Minnick emphasized that the revised mission statement is “a wonderful philosophy of how they work with students,” and her concern is establishing a consensus between tutors and faculty.
“I’m not interested in micromanaging the work that the peer tutors are doing or micromanaging the work of the professional staff,” Minnick said. “I just want to make sure that the mission statement that the unit has is broader and is looking outwards.”
Writing tutors at the MAX Center, including tutor representative Xander Gershberg ’17, spent the spring 2016 semester revising the mission statement.
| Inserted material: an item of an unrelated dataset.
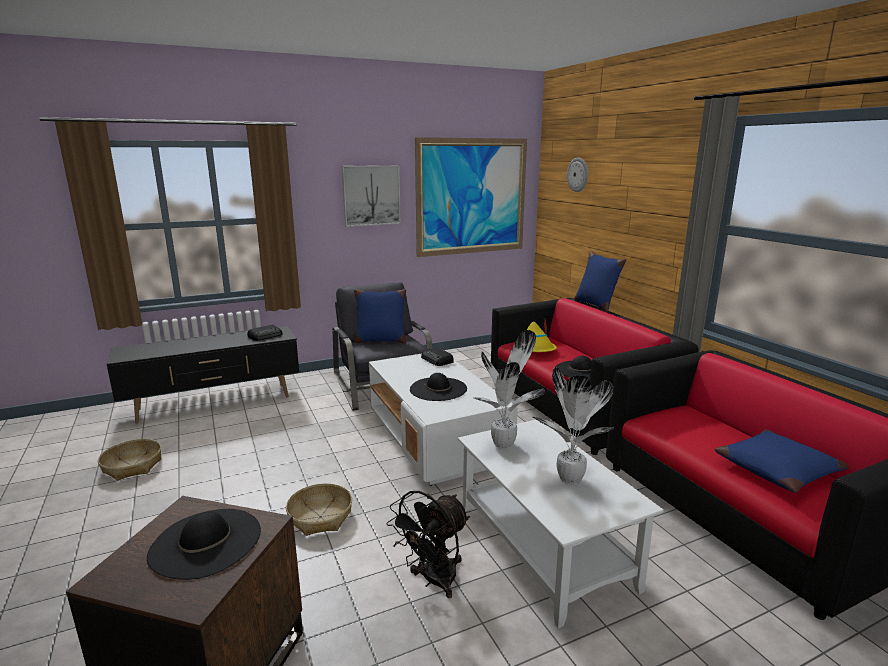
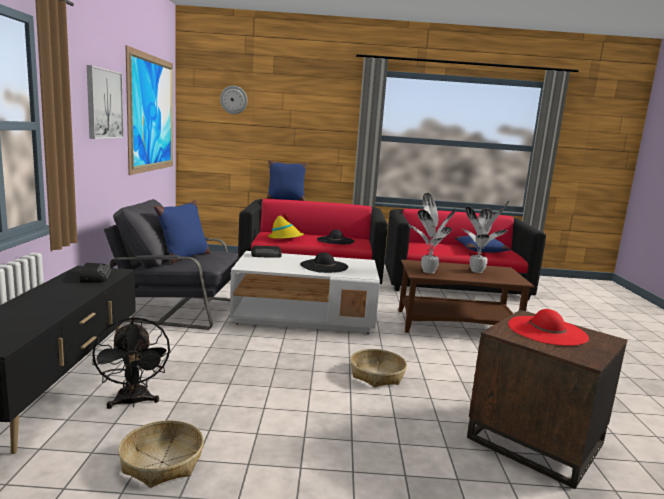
camera: 65 degrees left, 5 degrees down
(205, 542) = (547, 331): black hat -> red hat
(433, 581) = (472, 357): black fan -> black fan (133, 402)
(545, 547) = (457, 325): white coffee table -> brown coffee table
“It was a really thorough process that a lot of tutors put a lot of time and care into,” Gershberg said. “Mission statements in general are meant to best reflect the values, aspirations and practices of an organization. It’s pretty conventional to revise a mission statement to meet those goals, so that’s what we were doing.”
As part of their training, MAX Center writing tutors read several scholarly articles on the philosophy of education. These articles, which include “The ‘Standard English’ Fairy Tale” and “Postcolonialism, Acculturation, and the Writing Center,” provided the inspiration for addressing “anti-oppressive pedagogies” in the mission statement.
“Based on my work at the MAX Center for four years now, I’ve definitely noticed that non-native speakers, whether international speakers or people that learn a different language at home before coming to Macalester, are often told to correct their English and are not given tools within the classroom to actually better their writing,” Gershberg said.
“Oftentimes, good writing becomes synonymous with what has been traditionally White English, or Standard English, which a lot of our readings have demonstrated is a myth in-and-of itself and is marginalizing to a lot of different types of Englishes such as AAVE [African American Vernacular English],” he added.
According to MAX Center Director Dave Ehren, the issue is not what constitutes appropriate pedagogy, but instead what constitutes a mission statement.
“We’re not stepping back and saying, ‘No, we’re not going to talk about oppressive pedagogy,’ or anything like that,” Ehren said. “It’s just going to fill a different slot.”
Ehren used Macalester’s focus on entrepreneurship as an example.
“You could say that entrepreneurship is important to Macalester, but it isn’t in the mission statement; it’s in other parts of the description,” Ehren said. “What we’re working on now is deciding where this will go in the other parts of the description of what the MAX Center does.”
Gershberg said he agrees. “The mission statement doesn’t change what we do; it changes people’s perception of what we do,” he said. “The goal for us was to make sure that people trusted us more and recognized that the MAX Center was an organization that was actively anti-racist, and that the work we do is intertwined with social justice.”
On arriving at an agreement, Minnick said, “I don’t think it’s an urgent need… but maybe next year, we’ll gather a group that includes all the stakeholders and then have a broader conversation about the mission.”
Gershberg and the other writing tutors are eager to see the issue resolved.
“Outside of what they told us their issues were with the mission statement, we don’t know much,” Gershberg said. “So I would hope for clarity, about what specifically in the mission statement was an issue.”